> 課題 1
提示文によると、小学生が使うサッカーボールの号数は一般的に何号ですか。
> 課題 2
提示文のうち「一人練で伸びる技術領域と限界」から「- サッカーボール(号数は身長に合わせる。小学生は3〜4号が一般的)」までの部分を、両端も含めて一字一句変えずに返してください。

「自主練は続かない」「何をどれくらいやればいいの?」——そんな悩みを解決するために、毎日20分で完結する一人練の設計図を用意しました。短く、迷わず、成果が見える。小学生でも親子でも、今日からすぐに始められる内容です。特別な道具や広いグラウンドは不要。自宅前や公園の一角、室内でもできる工夫を詰め込みました。ポイントは、時間配分と質の管理、そして「記録」。やることが明確だと、習慣は驚くほど続きます。ここから、20分で技術が伸びる道筋を一緒に作りましょう。
目次
- サッカー小学生の自主練メニュー 失敗しない一人練の20分設計図(概要)
- 用意するものと安全チェック
- 失敗しない20分の全体タイムテーブル
- 0〜3分:ウォームアップ詳細
- 3〜8分:ボールタッチ5分メニュー
- 8〜13分:ドリブル強化5分メニュー
- 13〜18分:壁当てパス&トラップ5分
- 18〜20分:仕上げ2分
- レベル別バリエーション(初級/中級/上級)
- 狭いスペースでもできる一人練
- 雨の日・夜でも続ける室内メニュー
- よくある失敗と対策
- 成長を数値化するチェックリスト
- スマホでできる自己分析
- 保護者のサポートガイド
- 栄養・水分・休息のミニガイド
- 1週間の回し方(20分×5日の例)
- 次のステップ:チーム練習への橋渡し
- サッカー小学生の自主練メニュー 失敗しない一人練の20分設計図(概要の再確認)
- まとめ
サッカー小学生の自主練メニュー 失敗しない一人練の20分設計図(概要)
20分に凝縮する理由と効果
集中力が切れにくい時間が「約20分」。短時間でも目的を絞れば、技術は十分に伸びます。だらだら長くやるより、メリハリのある20分を積み重ねる方が習得が早いことは多くの現場でも実感されています。疲労やケガのリスクも下がり、勉強や家事との両立もしやすいのがメリットです。
一人練で伸びる技術領域と限界
一人練で特に伸びるのは、ボールタッチ、ドリブル、トラップ、パスフォーム、足元のコーディネーションです。逆に、対人の駆け引きや視野の共有、実戦の判断スピードはチームや対人練で補う必要があります。だからこそ、一人練では足元とフォームを磨き、試合では「迷いなく出せる技術」に仕上げるのが狙いです。
今日から始めるための前提(時間・場所・安全)
20分を「毎日または週5日」。場所は2〜5mの直線や2畳のスペース、壁1面があれば理想的。安全は最優先で、靴・地面・周囲(人・車・ガラス)を確認してから開始します。夜間・雨天は室内メニューへ切り替えればOKです。
用意するものと安全チェック
最低限の用具リスト(ボール・マーカー代用品・壁・時計)
- サッカーボール(号数は身長に合わせる。小学生は3〜4号が一般的)
- マーカー代用品(ペットボトル、落ち葉、小石、ガムテープで作る線など)
- 壁(コンクリート壁、ガレージシャッター等。キズや音に注意し、NGの場所では使用しない)

> 提供資料
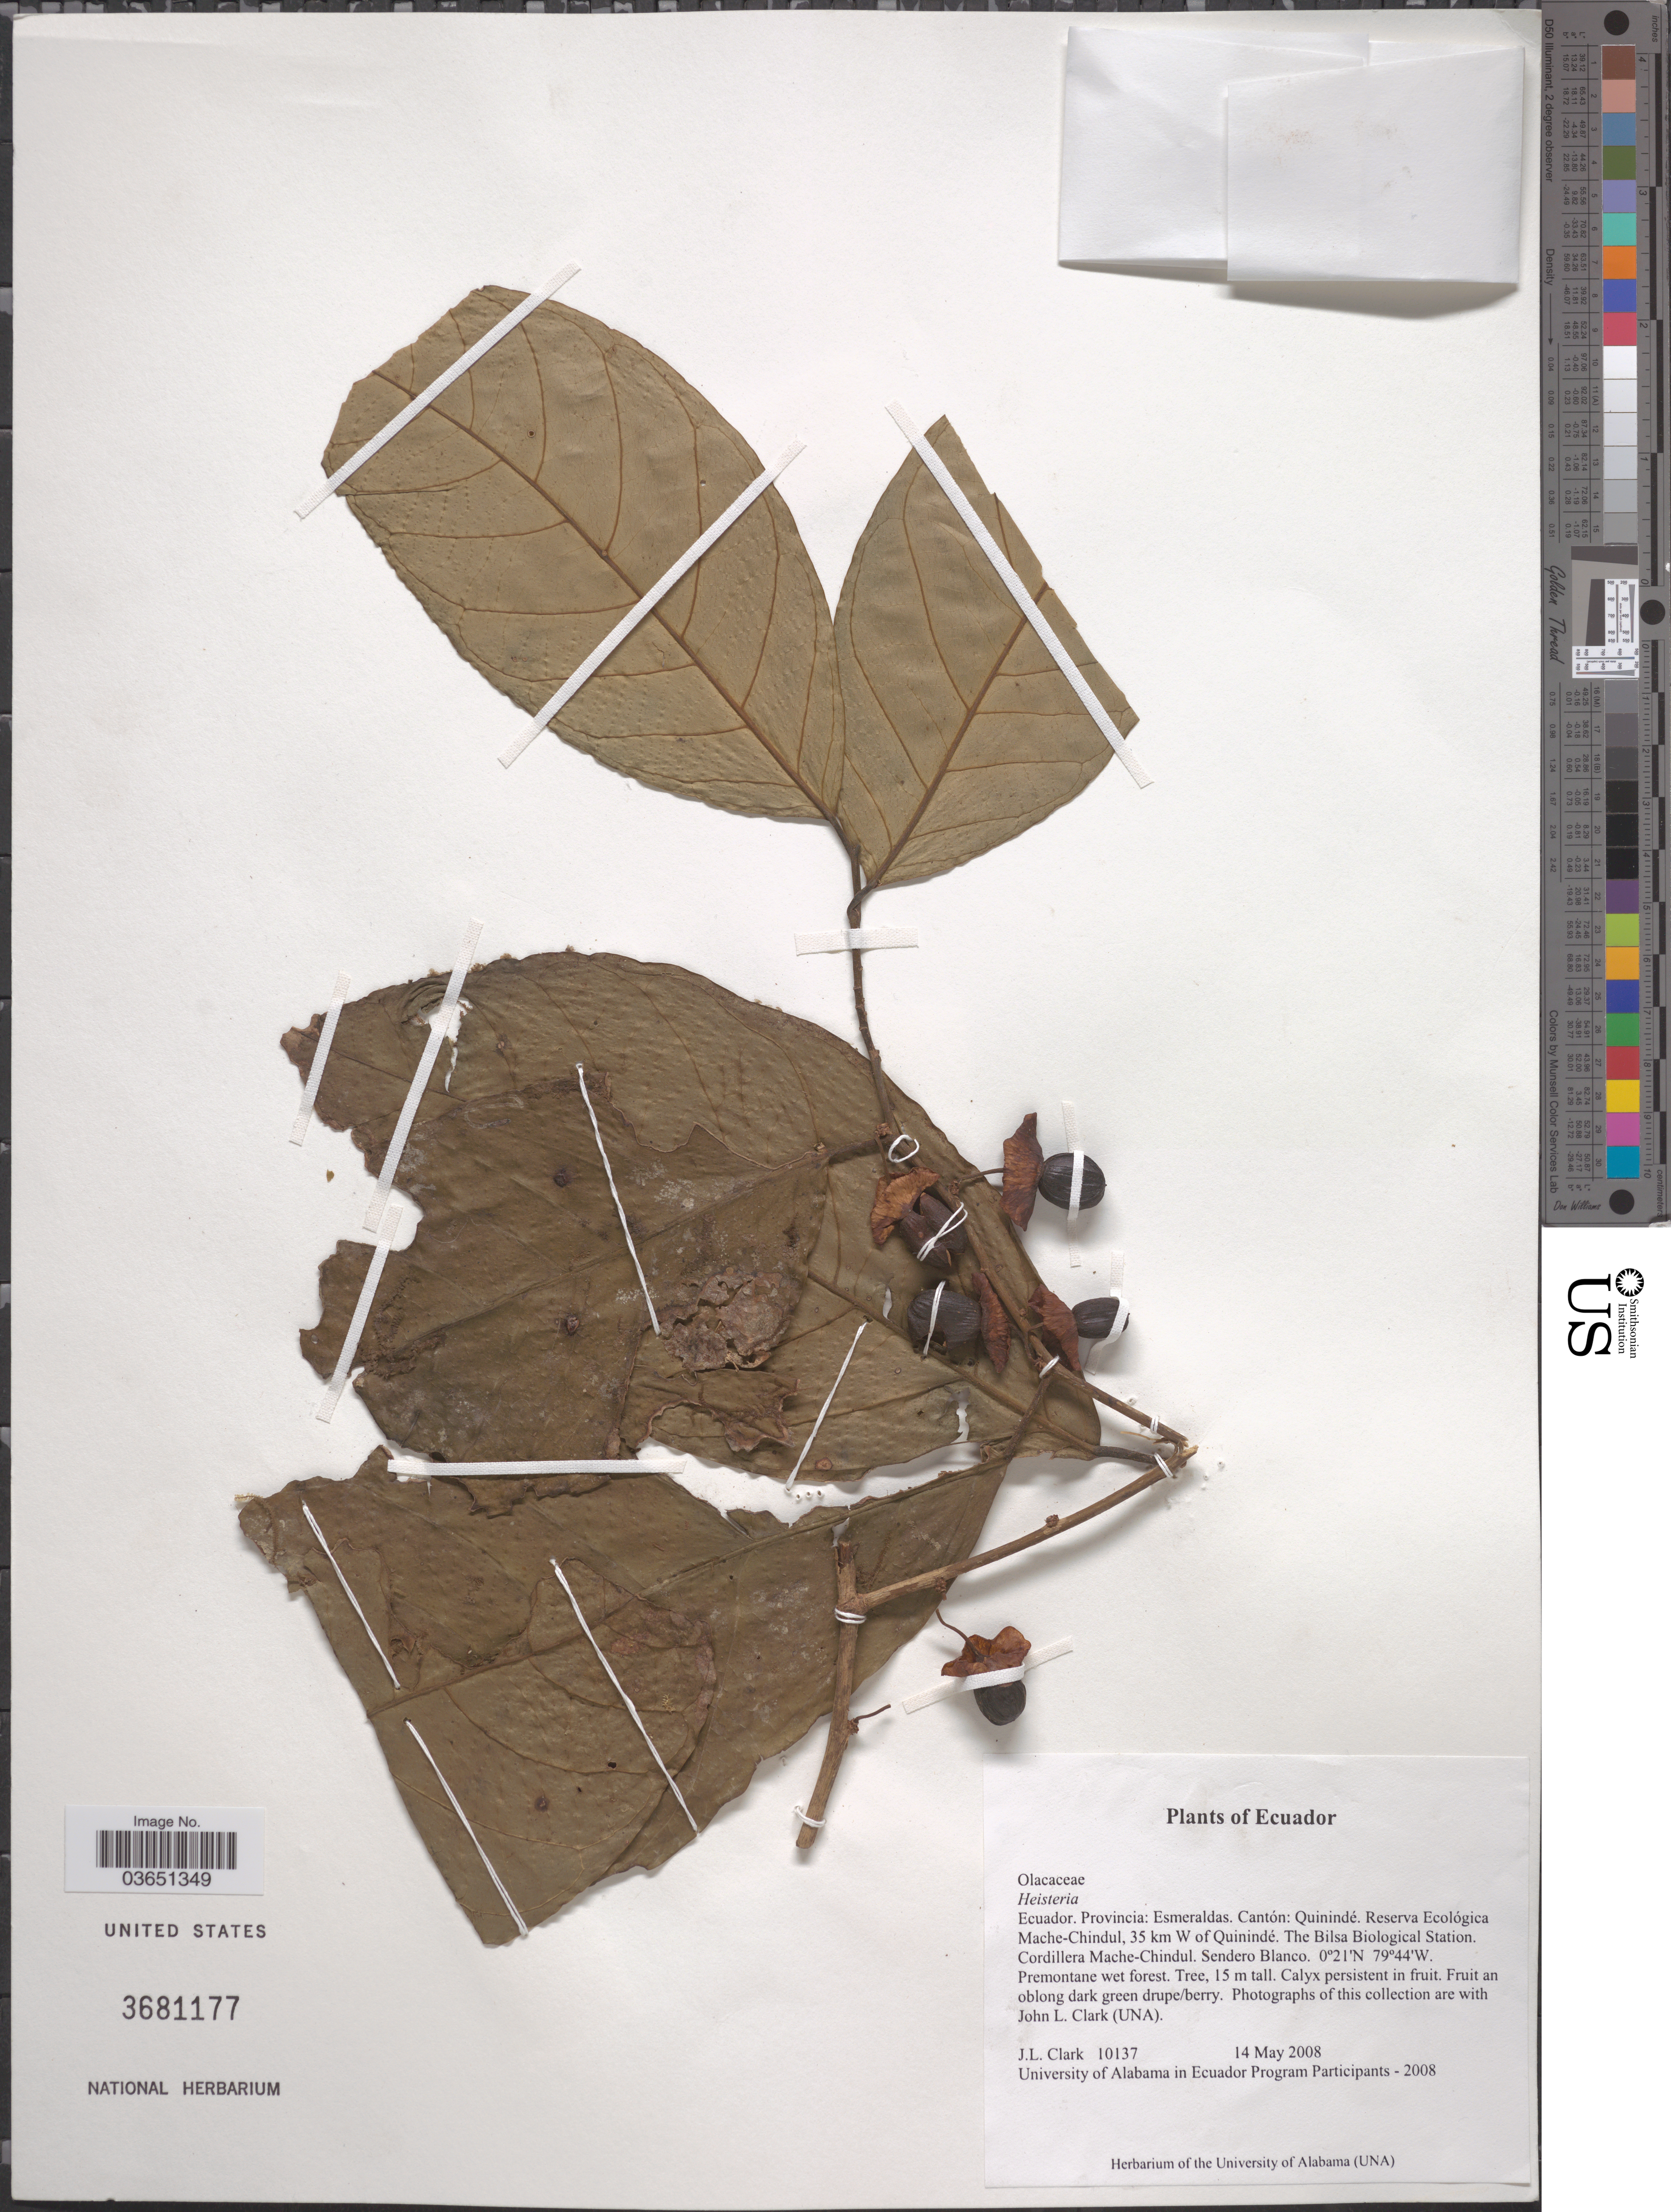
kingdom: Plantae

> 最終回答 1
3〜4号です。

> 最終回答 2
一人練で伸びる技術領域と限界
一人練で特に伸びるのは、ボールタッチ、ドリブル、トラップ、パスフォーム、足元のコーディネーションです。逆に、対人の駆け引きや視野の共有、実戦の判断スピードはチームや対人練で補う必要があります。だからこそ、一人練では足元とフォームを磨き、試合では「迷いなく出せる技術」に仕上げるのが狙いです。
今日から始めるための前提(時間・場所・安全)
20分を「毎日または週5日」。場所は2〜5mの直線や2畳のスペース、壁1面があれば理想的。安全は最優先で、靴・地面・周囲(人・車・ガラス)を確認してから開始します。夜間・雨天は室内メニューへ切り替えればOKです。
用意するものと安全チェック
最低限の用具リスト(ボール・マーカー代用品・壁・時計)
- サッカーボール(号数は身長に合わせる。小学生は3〜4号が一般的)